I’m speaking at a Google conference on mobile marketing this week and came across their recent study on the shift to mobile and what it means for brands. This takeaway jumped out at me:
“People are more loyal to their need in the moment than to any particular brand.”
The insight may sound obvious, but marketers don’t naturally operate that way. Marketers often follow the Lovemarks model of brands that Kevin Roberts defined as “loyalty beyond reason.” The emphasis sometimes gets placed on heart-string pulling ads and misses the importance of genuine utility.
Many brands fail at being there in useful ways when consumers are navigating the moments in their lives with their mobile devices. A well-loved brand that isn’t optimized for mobile may not be well-loved for long.
Google frames these opportunities as “micro-moments” and urged brands to find the micro-moments that matter for their consumers.
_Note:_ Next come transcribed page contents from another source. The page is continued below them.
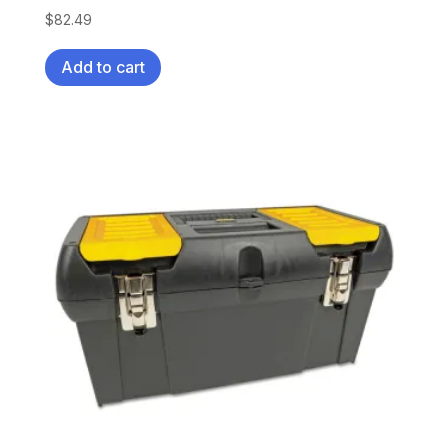
$
82.49
Add to cart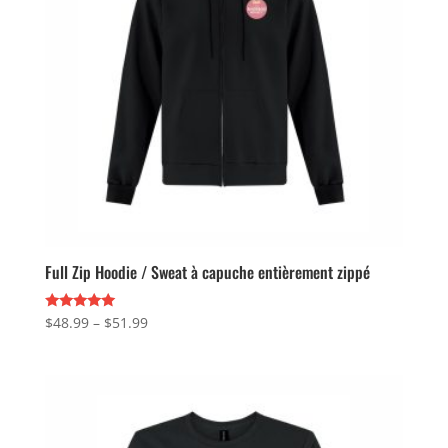
Full Zip Hoodie / Sweat à capuche entièrement zippé
Price
Rated
$
48.99
–
$
51.99
5.00
range:
out of 5
$48.99
through
$51.99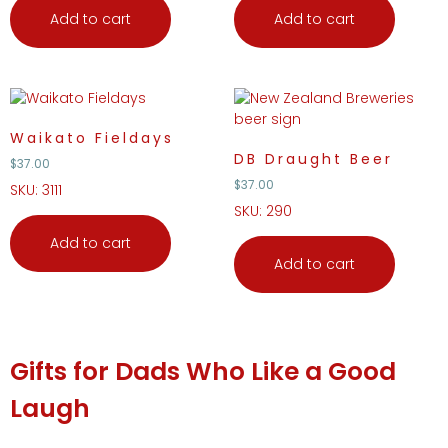
Add to cart
Add to cart
Waikato Fieldays
DB Draught Beer
$
37.00
$
37.00
SKU: 3111
SKU: 290
Add to cart
Add to cart
Gifts
for Dads Who Like a Good
Laugh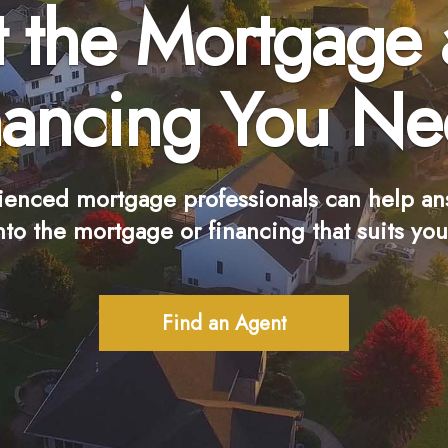
 the Mortgage
nancing You Ne
ienced mortgage professionals can help an
nto the mortgage or financing that suits you
Find an Agent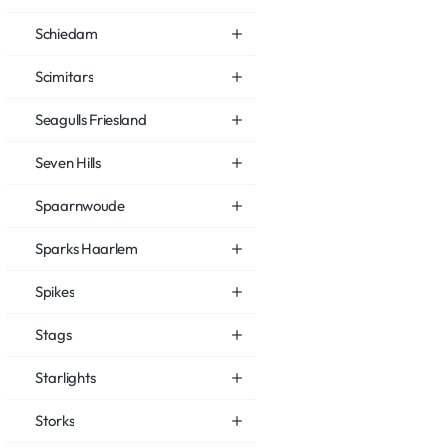
Schiedam
Scimitars
Seagulls Friesland
Seven Hills
Spaarnwoude
Sparks Haarlem
Spikes
Stags
Starlights
Storks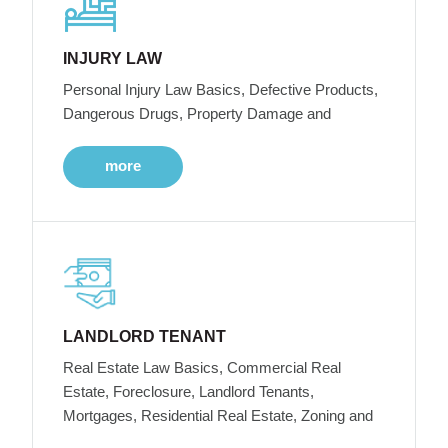
INJURY LAW
Personal Injury Law Basics, Defective Products,
Dangerous Drugs, Property Damage and
more
LANDLORD TENANT
Real Estate Law Basics, Commercial Real
Estate, Foreclosure, Landlord Tenants,
Mortgages, Residential Real Estate, Zoning and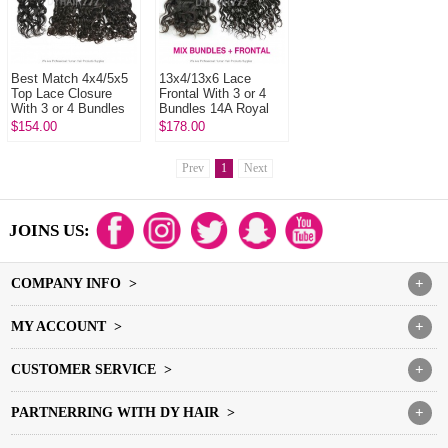
Best Match 4x4/5x5
13x4/13x6 Lace
Top Lace Closure
Frontal With 3 or 4
With 3 or 4 Bundles
Bundles 14A Royal
Malaysian Natural
Grade Virgin
$154.00
$178.00
Wave 14A Royal
Malaysian Natural
Grade Vir...
Wave Human Hai...
Prev
1
Next
JOINS US:
COMPANY INFO >
+
MY ACCOUNT >
+
CUSTOMER SERVICE >
+
PARTNERRING WITH DY HAIR >
+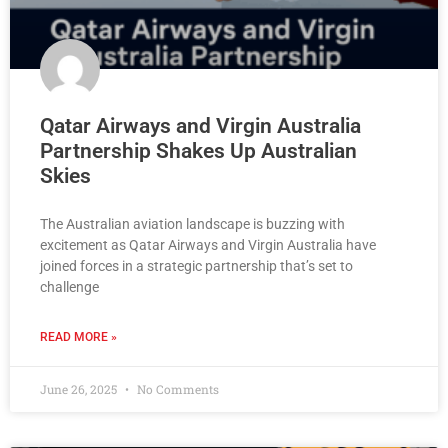
Qatar Airways and Virgin Australia
Partnership Shakes Up Australian
Skies
The Australian aviation landscape is buzzing with
excitement as Qatar Airways and Virgin Australia have
joined forces in a strategic partnership that’s set to
challenge
READ MORE »
June 26, 2025
No Comments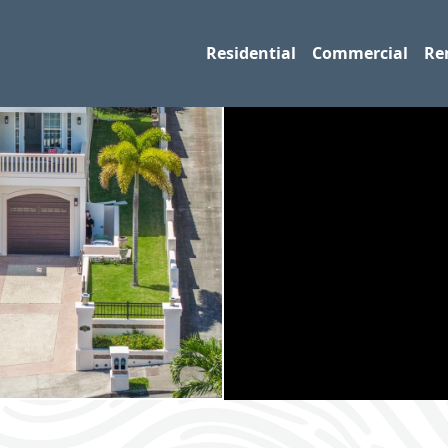
Residential
Commercial
Re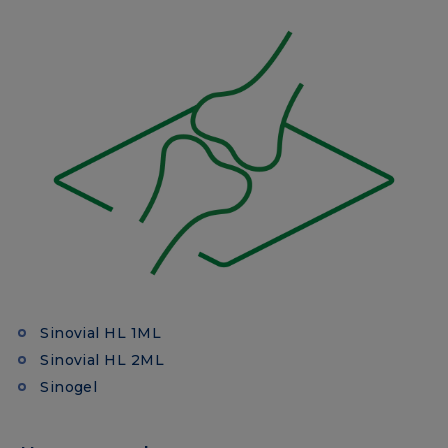
Sinovial HL 1ML
Sinovial HL 2ML
Sinogel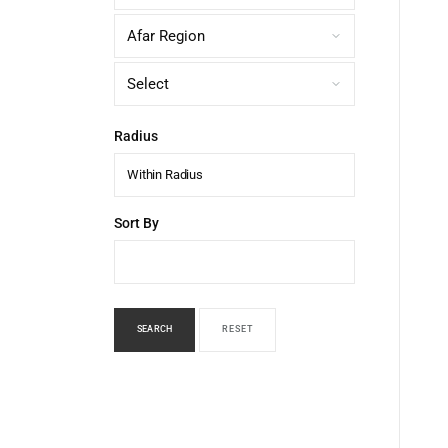
Radius
Within Radius
Sort By
SEARCH
RESET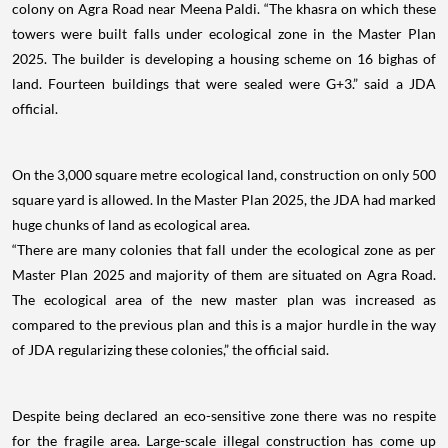
colony on Agra Road near Meena Paldi. “The khasra on which these
towers were built falls under ecological zone in the Master Plan
2025. The builder is developing a housing scheme on 16 bighas of
land. Fourteen buildings that were sealed were G+3.” said a JDA
official.
On the 3,000 square metre ecological land, construction on only 500
square yard is allowed. In the Master Plan 2025, the JDA had marked
huge chunks of land as ecological area.
“There are many colonies that fall under the ecological zone as per
Master Plan 2025 and majority of them are situated on Agra Road.
The ecological area of the new master plan was increased as
compared to the previous plan and this is a major hurdle in the way
of JDA regularizing these colonies,” the official said.
Despite being declared an eco-sensitive zone there was no respite
for the fragile area. Large-scale illegal construction has come up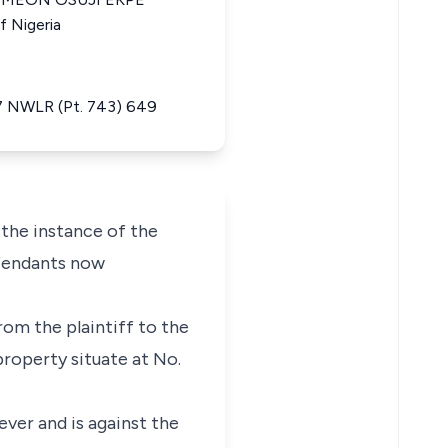
f Nigeria
 17 NWLR (Pt. 743) 649
 the instance of the
efendants now
rom the plaintiff to the
property situate at No.
ever and is against the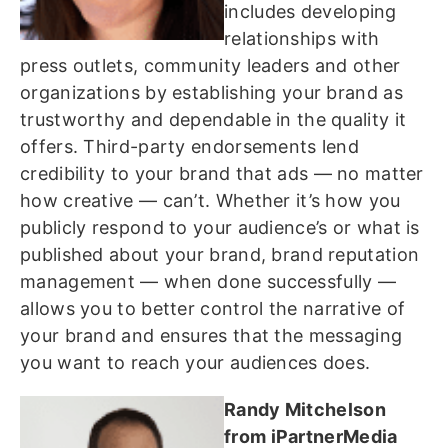
includes developing
relationships with
press outlets, community leaders and other
organizations by establishing your brand as
trustworthy and dependable in the quality it
offers. Third-party endorsements lend
credibility to your brand that ads — no matter
how creative — can’t. Whether it’s how you
publicly respond to your audience’s or what is
published about your brand, brand reputation
management — when done successfully —
allows you to better control the narrative of
your brand and ensures that the messaging
you want to reach your audiences does.
Randy Mitchelson
from iPartnerMedia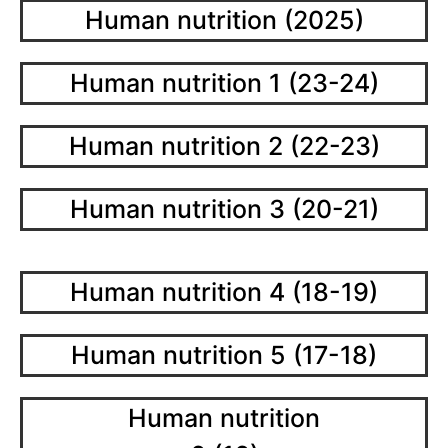
Human nutrition (2025)
Human nutrition 1 (23-24)
Human nutrition 2 (22-23)
Human nutrition 3 (20-21)
Human nutrition 4 (18-19)
Human nutrition 5 (17-18)
Human nutrition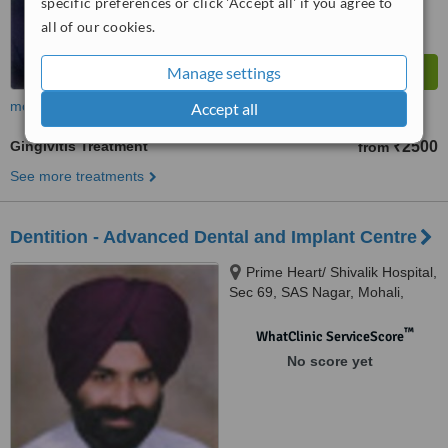
specific preferences or click 'Accept all' if you agree to
all of our cookies.
Manage settings
more
Accept all
Gingivitis Treatment
₹2500
from
See more treatments
Dentition - Advanced Dental and Implant Centre
Prime Heart/ Shivalik Hospital,
Sec 69, SAS Nagar, Mohali,
Mohali
™
WhatClinic ServiceScore
No score yet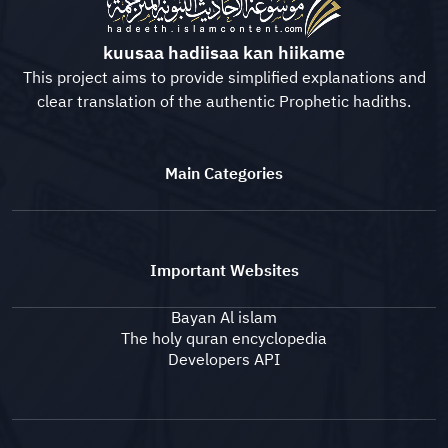
kuusaa hadiisaa kan hiikame
This project aims to provide simplified explanations and
clear translation of the authentic Prophetic hadiths.
Main Categories
Important Websites
Bayan Al islam
The holy quran encyclopedia
Developers API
The study summarizes their advice as be there, be useful, and be quick.
The Red Roof Inns hotel brand discovered that flight cancelations were stranding 90,000 passengers every day. Their marketing team decided to go after these micro-moments. They developed a way to track flight delays in real time and used that data to geo-target ads with messaging explicitly for people stranded at the airport. This prompted a 60% spike in bookings.
Optimizing for mobile is becoming table stakes for meaningful brands. I’d love to hear your thoughts on this shift.